3 One Act Comedies: Central Park West, An Interview & Hotline
Death Defying Acts is a dark comedy in three unrelated acts put on by Aumentare Productions. When I told friends that I was seeing a play in the small 60-seat theatre in the back of Havana Restaurant on Commercial Drive, I was surprised to find that most people had been to the restaurant but had never known about the theatre hidden in the back.
Havana is not only a Cuban restaurant and venue, but also a contemporary art gallery that showcases local and International artists, and is supported solely by the restaurant and art sales. The hidden theatre and ess-than-covert art gallery are great little features of Havana that I’d love to see gain more popularity and exposure.
Death Defying Acts is a gritty play comprising of three acts: Woody Allen’s Central Park West, David Mamet’s An Interview, and Elaine May’s Hotline. Each one highlights quirks of human nature with a backdrop of death, suicide and murder, as impossible as that sounds. Though dealing with such morose subject matter, Death Defying Acts does not take itself very seriously.
Each act is an animated exchange of witty banter, usually culminating in a frustrating breakdown of communication between each of the characters.

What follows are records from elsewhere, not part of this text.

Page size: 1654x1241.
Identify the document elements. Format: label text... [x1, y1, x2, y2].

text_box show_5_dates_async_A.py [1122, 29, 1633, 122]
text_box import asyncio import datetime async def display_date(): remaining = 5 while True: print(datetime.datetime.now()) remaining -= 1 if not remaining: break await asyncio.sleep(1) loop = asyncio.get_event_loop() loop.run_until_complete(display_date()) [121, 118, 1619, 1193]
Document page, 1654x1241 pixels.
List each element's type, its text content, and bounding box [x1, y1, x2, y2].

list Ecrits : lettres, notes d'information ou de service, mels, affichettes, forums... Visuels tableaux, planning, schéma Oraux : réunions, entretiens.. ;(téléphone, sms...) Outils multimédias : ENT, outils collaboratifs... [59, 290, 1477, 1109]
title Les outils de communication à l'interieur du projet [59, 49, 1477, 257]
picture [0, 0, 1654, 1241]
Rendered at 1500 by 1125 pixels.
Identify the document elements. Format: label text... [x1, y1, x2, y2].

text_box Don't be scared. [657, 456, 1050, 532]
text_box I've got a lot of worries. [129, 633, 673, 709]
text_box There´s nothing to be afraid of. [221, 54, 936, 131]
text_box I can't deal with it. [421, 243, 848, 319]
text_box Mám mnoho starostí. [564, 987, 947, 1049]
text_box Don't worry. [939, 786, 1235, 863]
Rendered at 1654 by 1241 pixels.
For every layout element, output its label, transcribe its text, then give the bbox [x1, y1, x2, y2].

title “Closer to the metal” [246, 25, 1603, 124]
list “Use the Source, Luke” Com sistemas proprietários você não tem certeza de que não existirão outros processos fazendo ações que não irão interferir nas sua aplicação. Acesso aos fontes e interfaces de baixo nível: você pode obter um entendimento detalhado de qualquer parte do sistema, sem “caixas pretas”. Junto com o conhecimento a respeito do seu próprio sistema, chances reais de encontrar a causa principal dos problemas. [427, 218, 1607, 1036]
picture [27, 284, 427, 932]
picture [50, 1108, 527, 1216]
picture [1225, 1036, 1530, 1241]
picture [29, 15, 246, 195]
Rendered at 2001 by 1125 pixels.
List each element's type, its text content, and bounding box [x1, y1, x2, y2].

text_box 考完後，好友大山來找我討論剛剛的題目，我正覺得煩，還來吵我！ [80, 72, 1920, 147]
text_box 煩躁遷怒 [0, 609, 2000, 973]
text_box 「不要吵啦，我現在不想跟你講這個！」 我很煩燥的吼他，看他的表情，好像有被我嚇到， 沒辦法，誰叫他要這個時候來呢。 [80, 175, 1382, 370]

This breakdown of communication is usually a result of confusing literal with figurative, and plays on words are strewn throughout the dialogue.
The well-written dialogue in each act is delivered ably by all actors, and especially impressive is John Burnside’s performance as the Attendant in An Interview and Dr Russell in Hotline. Burnside’s more relaxed approach to the script was a welcome change from other more exaggerated performances, which tended to take focus away from the cleverly-written dialogue, rather than highlighting it. The sharp dialogue could have been faster-paced, but all actors did very well considering the challenges of the script and the length of some of the more difficult passages.
Death Defying Acts is by no means an easy performance to accomplish successfully, but Aumentare should be commended for attempting it.